### Work instruction:
Reproduce every line of the records below word for word, keeping the original order and line breaks.

Data records

►

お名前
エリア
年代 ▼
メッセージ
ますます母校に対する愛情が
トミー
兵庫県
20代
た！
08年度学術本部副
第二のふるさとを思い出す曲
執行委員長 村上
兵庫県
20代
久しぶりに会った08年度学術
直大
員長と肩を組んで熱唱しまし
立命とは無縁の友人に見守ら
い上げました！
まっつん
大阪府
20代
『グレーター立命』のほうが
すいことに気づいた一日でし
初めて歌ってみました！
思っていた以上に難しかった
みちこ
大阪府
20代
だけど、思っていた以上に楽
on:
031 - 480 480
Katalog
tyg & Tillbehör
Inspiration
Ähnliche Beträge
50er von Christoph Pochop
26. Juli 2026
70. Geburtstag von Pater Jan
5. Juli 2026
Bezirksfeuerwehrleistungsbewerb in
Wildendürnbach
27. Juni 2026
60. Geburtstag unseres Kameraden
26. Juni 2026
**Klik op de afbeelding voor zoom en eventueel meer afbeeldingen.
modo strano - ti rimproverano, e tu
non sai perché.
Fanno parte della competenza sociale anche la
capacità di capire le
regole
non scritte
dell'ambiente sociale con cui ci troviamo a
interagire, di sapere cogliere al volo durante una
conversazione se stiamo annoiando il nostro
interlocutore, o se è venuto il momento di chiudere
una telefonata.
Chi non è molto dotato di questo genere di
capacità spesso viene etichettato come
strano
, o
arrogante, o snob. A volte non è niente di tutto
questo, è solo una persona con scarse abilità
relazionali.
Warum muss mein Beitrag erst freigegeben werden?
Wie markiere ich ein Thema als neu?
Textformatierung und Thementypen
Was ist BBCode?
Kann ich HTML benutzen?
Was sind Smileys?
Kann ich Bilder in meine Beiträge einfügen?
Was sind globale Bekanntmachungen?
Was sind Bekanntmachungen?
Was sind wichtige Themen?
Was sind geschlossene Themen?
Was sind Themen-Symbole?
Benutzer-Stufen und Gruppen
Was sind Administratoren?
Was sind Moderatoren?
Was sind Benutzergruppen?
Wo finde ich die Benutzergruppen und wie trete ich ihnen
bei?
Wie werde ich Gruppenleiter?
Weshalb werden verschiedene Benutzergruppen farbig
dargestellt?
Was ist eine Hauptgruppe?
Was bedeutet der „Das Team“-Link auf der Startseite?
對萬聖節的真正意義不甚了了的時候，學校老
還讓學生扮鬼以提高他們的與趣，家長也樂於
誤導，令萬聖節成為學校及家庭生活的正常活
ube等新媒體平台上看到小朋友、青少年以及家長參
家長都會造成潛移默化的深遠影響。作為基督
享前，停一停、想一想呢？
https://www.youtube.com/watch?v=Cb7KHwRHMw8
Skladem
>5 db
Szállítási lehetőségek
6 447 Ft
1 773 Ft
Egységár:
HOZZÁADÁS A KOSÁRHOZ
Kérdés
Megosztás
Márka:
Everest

◄

### Reply:
お名前
エリア
年代 ▼
メッセージ
ますます母校に対する愛情が
トミー
兵庫県
20代
た！
08年度学術本部副
第二のふるさとを思い出す曲
執行委員長 村上
兵庫県
20代
久しぶりに会った08年度学術
直大
員長と肩を組んで熱唱しまし
立命とは無縁の友人に見守ら
い上げました！
まっつん
大阪府
20代
『グレーター立命』のほうが
すいことに気づいた一日でし
初めて歌ってみました！
思っていた以上に難しかった
みちこ
大阪府
20代
だけど、思っていた以上に楽
on:
031 - 480 480
Katalog
tyg & Tillbehör
Inspiration
Ähnliche Beträge
50er von Christoph Pochop
26. Juli 2026
70. Geburtstag von Pater Jan
5. Juli 2026
Bezirksfeuerwehrleistungsbewerb in
Wildendürnbach
27. Juni 2026
60. Geburtstag unseres Kameraden
26. Juni 2026
**Klik op de afbeelding voor zoom en eventueel meer afbeeldingen.
modo strano - ti rimproverano, e tu
non sai perché.
Fanno parte della competenza sociale anche la
capacità di capire le
regole
non scritte
dell'ambiente sociale con cui ci troviamo a
interagire, di sapere cogliere al volo durante una
conversazione se stiamo annoiando il nostro
interlocutore, o se è venuto il momento di chiudere
una telefonata.
Chi non è molto dotato di questo genere di
capacità spesso viene etichettato come
strano
, o
arrogante, o snob. A volte non è niente di tutto
questo, è solo una persona con scarse abilità
relazionali.
Warum muss mein Beitrag erst freigegeben werden?
Wie markiere ich ein Thema als neu?
Textformatierung und Thementypen
Was ist BBCode?
Kann ich HTML benutzen?
Was sind Smileys?
Kann ich Bilder in meine Beiträge einfügen?
Was sind globale Bekanntmachungen?
Was sind Bekanntmachungen?
Was sind wichtige Themen?
Was sind geschlossene Themen?
Was sind Themen-Symbole?
Benutzer-Stufen und Gruppen
Was sind Administratoren?
Was sind Moderatoren?
Was sind Benutzergruppen?
Wo finde ich die Benutzergruppen und wie trete ich ihnen
bei?
Wie werde ich Gruppenleiter?
Weshalb werden verschiedene Benutzergruppen farbig
dargestellt?
Was ist eine Hauptgruppe?
Was bedeutet der „Das Team“-Link auf der Startseite?
對萬聖節的真正意義不甚了了的時候，學校老
還讓學生扮鬼以提高他們的與趣，家長也樂於
誤導，令萬聖節成為學校及家庭生活的正常活
ube等新媒體平台上看到小朋友、青少年以及家長參
家長都會造成潛移默化的深遠影響。作為基督
享前，停一停、想一想呢？
https://www.youtube.com/watch?v=Cb7KHwRHMw8
Skladem
>5 db
Szállítási lehetőségek
6 447 Ft
1 773 Ft
Egységár:
HOZZÁADÁS A KOSÁRHOZ
Kérdés
Megosztás
Márka:
Everest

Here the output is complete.